In the forum thread below about a Dataflow job with a mixed workload, which method is tried for writing the aggregated events?

- [Passage provided]:
-------

Dataflow Job with mix workload - Streaming Insert & Load Jobs (Python)

Question

I am trying to implement a use case following the design explained in the link below but running into error. Any pointers would be of great help.

https://cloud.google.com/blog/products/data-analytics/how-to-efficiently-process-both-real-time-and-aggregate-data-with-dataflow

Use Case explained step wise:

Get streaming raw events from PubSub.
Validate the raw event received.
Filter specific type of events.
Create dictionary of the filtered events.
Same time, pass the filtered events through windowing operation and aggregate it.
2 types of output - Raw Events Dictionary, Aggregated Events Dictionary.
Following the design explained in the link above - raw events dictionary fall into LowUrgency category and aggregated events fall into HighUrgency category.
Trying 'FILE_LOADS' method for raw events to avoid cost part.
Trying 'STREAMING_INSERT' method for aggregated event as it needs to be available in real-time.

Code snippet below:

p = beam.Pipeline(argv=argv)
    valid_msgs, errors = (p
                          | 'Read from Pubsub' >>
                          beam.io.ReadFromPubSub(subscription=c['SUBSCRIPTION']).with_output_types(bytes)
                          | 'Validate PubSub Event' >> beam.ParDo(ValidateMessages()).with_outputs('errors', main='valid')
                          )

    filtered_events = (valid_msgs | 'Filter Events' >> beam.Filter(filter_msgs))

    raw_events = (filtered_events | 'Prepare Raw Event Row for BQ ' >> beam.Map(get_raw_values))

    agg_events = (filtered_events
                  | f'Streaming Window for {c["WINDOW_TIME"]} seconds' >> beam.WindowInto(window.FixedWindows(c['WINDOW_TIME']))
                  | 'Event Parser' >> beam.Map(get_agg_values)
                  | 'Event Aggregation' >> beam.CombinePerKey(sum)
                  | 'Prepare Aggregate Event Row for BQ' >> beam.Map(get_count)
                  )

    # Raw events are written to BigQuery using 'Load Jobs' every 10 minutes.

-------

- [Given records]:
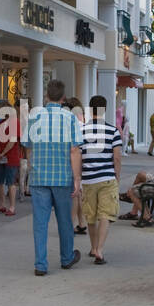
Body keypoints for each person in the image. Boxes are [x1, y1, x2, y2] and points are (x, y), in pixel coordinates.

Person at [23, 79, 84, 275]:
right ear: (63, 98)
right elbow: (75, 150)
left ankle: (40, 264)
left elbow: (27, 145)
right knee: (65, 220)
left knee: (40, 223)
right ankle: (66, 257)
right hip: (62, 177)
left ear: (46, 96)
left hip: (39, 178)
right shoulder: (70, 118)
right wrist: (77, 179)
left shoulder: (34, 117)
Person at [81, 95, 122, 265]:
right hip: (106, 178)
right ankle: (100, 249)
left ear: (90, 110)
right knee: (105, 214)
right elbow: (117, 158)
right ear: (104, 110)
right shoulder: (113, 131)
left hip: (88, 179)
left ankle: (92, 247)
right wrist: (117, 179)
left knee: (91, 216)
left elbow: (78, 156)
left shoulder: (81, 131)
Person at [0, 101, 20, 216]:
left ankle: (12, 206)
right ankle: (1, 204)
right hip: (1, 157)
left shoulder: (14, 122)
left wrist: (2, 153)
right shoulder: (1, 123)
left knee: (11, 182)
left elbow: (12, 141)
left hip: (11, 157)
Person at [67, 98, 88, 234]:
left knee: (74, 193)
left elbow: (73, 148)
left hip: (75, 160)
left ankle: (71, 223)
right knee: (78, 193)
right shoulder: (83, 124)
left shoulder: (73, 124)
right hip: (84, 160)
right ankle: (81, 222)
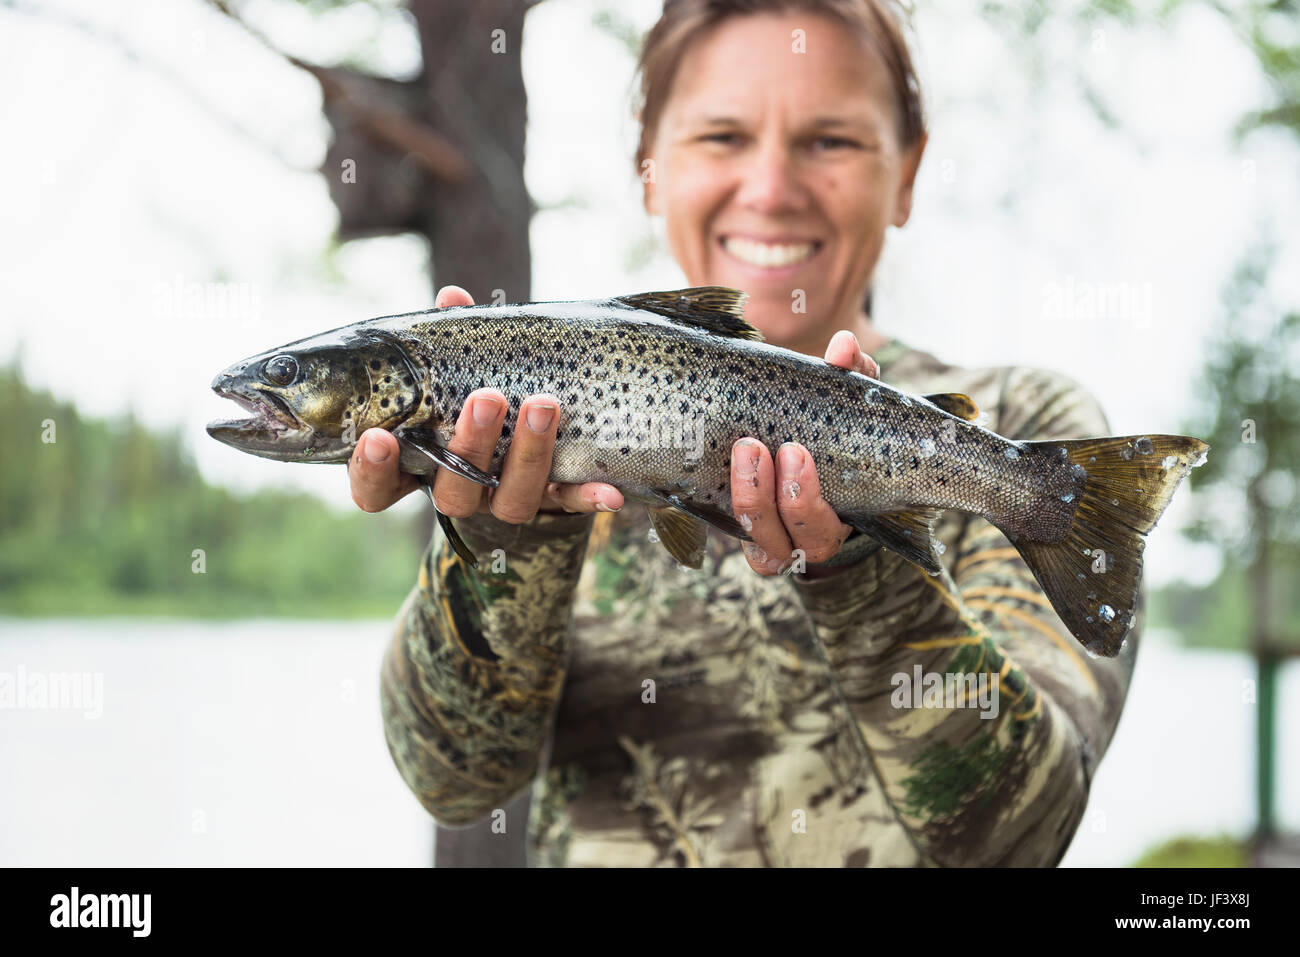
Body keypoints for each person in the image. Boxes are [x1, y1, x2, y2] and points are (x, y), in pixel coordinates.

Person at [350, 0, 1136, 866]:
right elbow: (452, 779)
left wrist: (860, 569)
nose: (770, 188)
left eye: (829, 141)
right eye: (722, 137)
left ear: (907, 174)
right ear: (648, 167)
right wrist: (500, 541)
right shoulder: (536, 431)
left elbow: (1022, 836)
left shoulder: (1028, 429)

-------

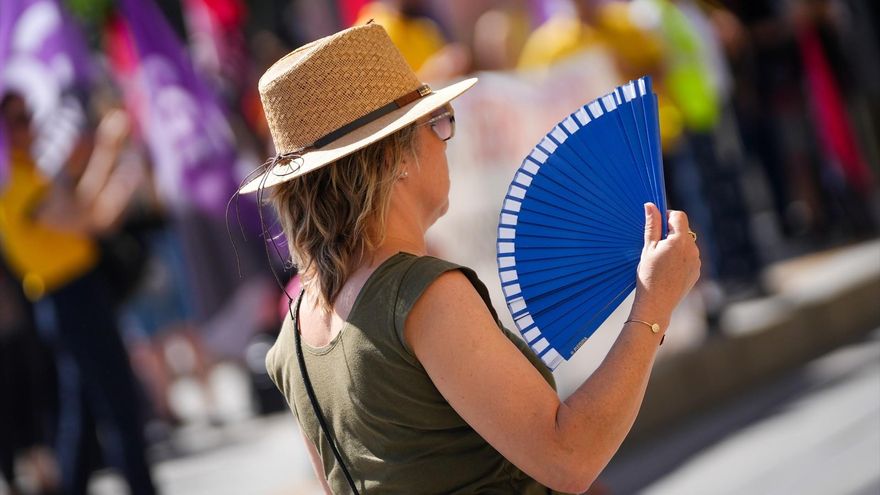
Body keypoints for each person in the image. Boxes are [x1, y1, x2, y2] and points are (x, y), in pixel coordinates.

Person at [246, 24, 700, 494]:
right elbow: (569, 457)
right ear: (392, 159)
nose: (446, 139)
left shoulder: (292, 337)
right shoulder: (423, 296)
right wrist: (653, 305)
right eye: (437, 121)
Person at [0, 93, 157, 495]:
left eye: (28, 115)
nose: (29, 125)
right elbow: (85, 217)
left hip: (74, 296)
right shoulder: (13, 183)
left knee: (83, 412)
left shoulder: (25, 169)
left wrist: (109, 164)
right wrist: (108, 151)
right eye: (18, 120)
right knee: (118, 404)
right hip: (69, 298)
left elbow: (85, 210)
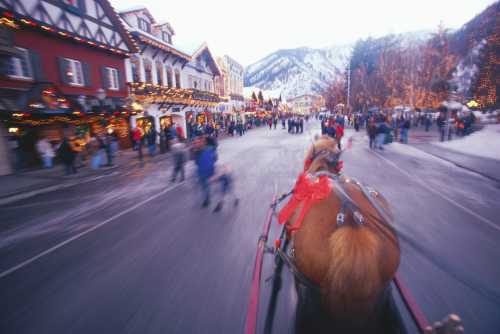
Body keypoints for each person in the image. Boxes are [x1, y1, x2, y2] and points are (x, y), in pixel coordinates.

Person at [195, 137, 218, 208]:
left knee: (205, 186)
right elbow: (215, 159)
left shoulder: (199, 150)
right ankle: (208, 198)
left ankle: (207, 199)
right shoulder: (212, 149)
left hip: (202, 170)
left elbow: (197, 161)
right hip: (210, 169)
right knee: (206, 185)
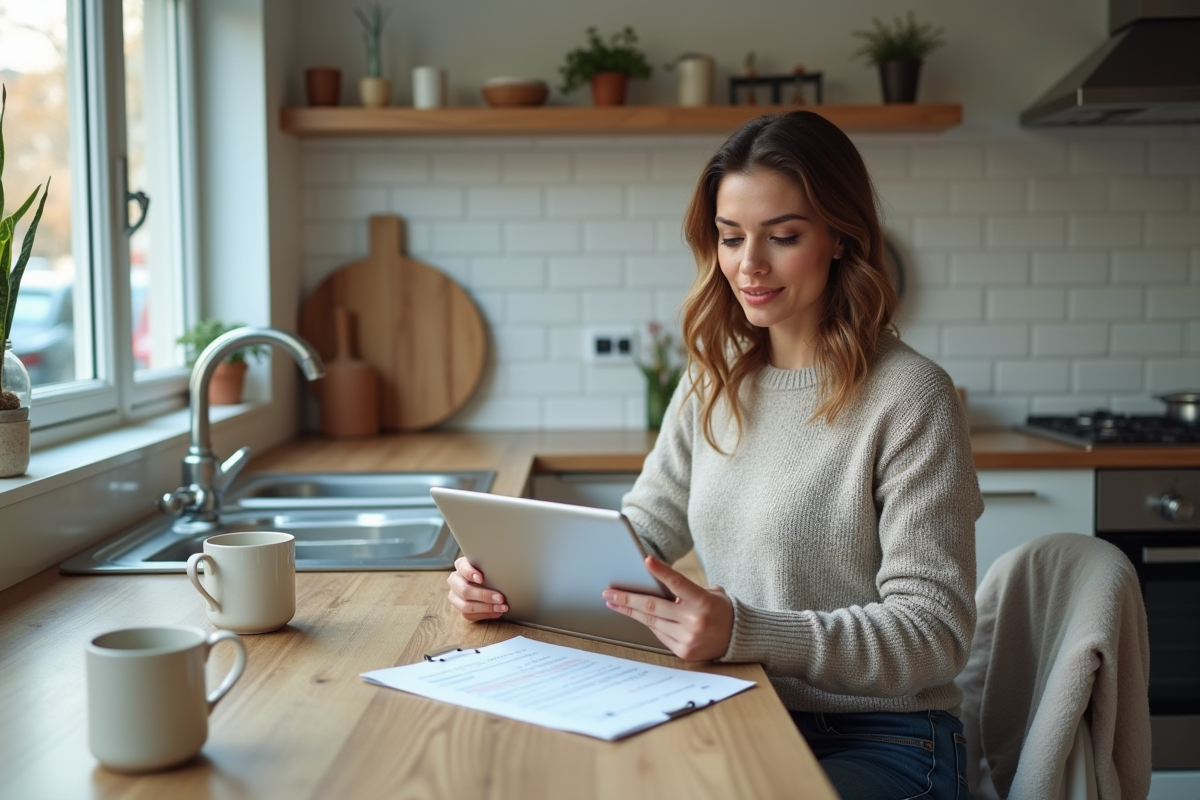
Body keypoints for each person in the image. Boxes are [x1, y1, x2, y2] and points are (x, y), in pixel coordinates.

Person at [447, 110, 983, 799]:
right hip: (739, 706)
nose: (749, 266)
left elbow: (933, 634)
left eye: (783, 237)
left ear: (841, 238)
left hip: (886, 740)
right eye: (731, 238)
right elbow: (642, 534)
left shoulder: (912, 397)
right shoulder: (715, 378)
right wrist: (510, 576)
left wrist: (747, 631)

-------

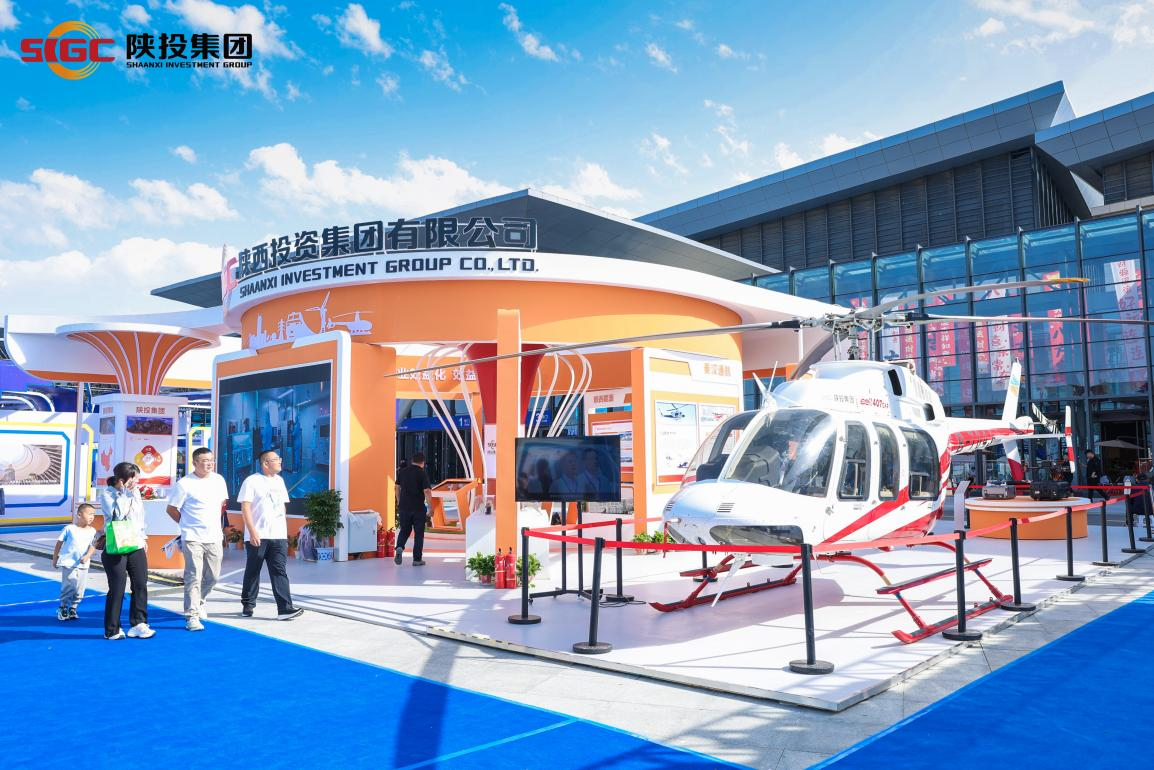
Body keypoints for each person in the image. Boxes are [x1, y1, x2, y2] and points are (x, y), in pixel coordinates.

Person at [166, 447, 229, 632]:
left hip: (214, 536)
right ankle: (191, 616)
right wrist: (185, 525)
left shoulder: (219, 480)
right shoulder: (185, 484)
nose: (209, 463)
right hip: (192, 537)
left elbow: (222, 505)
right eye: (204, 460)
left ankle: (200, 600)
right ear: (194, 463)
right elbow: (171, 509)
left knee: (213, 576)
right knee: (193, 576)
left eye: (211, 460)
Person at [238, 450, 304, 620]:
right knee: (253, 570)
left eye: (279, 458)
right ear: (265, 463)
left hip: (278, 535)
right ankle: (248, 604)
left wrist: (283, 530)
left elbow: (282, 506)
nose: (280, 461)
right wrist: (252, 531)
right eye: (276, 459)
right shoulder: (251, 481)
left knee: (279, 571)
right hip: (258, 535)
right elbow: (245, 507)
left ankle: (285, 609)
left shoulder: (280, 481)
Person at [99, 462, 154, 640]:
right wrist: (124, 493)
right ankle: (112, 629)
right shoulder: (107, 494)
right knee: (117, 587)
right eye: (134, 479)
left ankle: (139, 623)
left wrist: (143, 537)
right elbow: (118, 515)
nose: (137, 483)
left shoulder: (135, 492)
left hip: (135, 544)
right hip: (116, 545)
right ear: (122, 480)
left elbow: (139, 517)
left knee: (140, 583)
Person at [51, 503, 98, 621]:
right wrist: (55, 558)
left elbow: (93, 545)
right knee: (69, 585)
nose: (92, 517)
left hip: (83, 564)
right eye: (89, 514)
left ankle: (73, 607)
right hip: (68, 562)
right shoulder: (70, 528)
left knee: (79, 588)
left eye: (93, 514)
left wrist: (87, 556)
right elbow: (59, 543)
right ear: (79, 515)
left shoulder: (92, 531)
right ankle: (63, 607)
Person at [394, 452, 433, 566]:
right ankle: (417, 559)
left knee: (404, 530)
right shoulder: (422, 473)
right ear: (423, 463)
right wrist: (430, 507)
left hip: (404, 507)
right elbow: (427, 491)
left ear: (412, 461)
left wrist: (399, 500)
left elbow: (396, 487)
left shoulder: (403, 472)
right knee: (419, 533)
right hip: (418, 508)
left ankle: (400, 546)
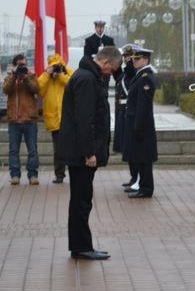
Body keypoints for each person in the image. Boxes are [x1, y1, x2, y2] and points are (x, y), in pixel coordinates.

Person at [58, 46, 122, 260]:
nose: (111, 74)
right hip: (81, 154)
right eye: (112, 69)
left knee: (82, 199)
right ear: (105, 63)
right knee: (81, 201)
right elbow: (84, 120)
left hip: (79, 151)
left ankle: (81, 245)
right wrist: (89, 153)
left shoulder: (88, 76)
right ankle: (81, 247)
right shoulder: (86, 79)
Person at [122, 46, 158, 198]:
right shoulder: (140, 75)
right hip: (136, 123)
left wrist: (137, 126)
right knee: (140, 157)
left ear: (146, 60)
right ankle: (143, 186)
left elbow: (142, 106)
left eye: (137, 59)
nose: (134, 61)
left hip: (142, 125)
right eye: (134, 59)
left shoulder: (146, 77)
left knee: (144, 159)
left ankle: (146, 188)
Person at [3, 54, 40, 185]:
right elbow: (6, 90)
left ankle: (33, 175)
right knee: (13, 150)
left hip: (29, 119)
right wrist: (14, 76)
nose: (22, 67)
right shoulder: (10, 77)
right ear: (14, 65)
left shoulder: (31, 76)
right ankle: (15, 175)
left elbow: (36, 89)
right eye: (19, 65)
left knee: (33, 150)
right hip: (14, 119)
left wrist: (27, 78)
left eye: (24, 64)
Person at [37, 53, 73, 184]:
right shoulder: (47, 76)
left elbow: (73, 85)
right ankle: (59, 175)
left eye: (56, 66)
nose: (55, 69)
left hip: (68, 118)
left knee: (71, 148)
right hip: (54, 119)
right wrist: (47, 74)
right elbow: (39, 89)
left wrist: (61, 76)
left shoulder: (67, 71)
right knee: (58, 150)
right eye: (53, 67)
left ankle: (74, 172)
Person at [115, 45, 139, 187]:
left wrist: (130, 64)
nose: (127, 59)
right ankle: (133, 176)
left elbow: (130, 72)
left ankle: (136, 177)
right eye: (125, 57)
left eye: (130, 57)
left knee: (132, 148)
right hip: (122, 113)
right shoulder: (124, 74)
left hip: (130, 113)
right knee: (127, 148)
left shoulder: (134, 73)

-------

- [Exercise output]: The 'STREAMING_INSERT' method.